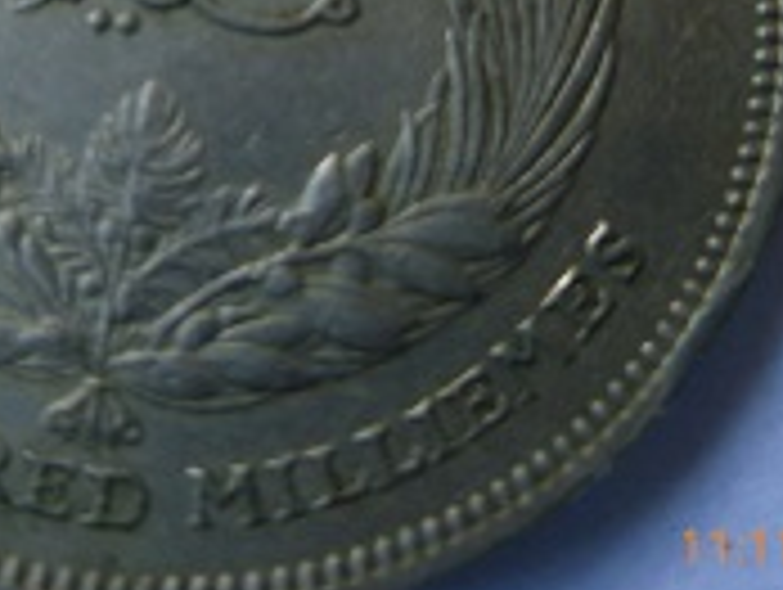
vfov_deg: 19.1
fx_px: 1676
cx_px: 191
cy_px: -77
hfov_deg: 26.0
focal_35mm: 74
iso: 100
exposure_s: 1/100
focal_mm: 5
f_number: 3.3
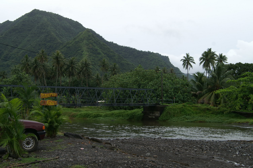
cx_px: 126
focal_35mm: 45
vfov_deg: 29.8
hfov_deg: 43.6
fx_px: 316
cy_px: 84
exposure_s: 1/160
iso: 100
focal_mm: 30
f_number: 10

= Task directions =
This task calls for an exact copy of the data above, without pictures.

= Your response =
vfov_deg: 19.1
fx_px: 1676
cx_px: 191
cy_px: -77
hfov_deg: 26.0
focal_35mm: 74
iso: 100
exposure_s: 1/100
focal_mm: 5
f_number: 3.3
cx_px: 126
focal_35mm: 45
vfov_deg: 29.8
hfov_deg: 43.6
fx_px: 316
cy_px: 84
exposure_s: 1/160
iso: 100
focal_mm: 30
f_number: 10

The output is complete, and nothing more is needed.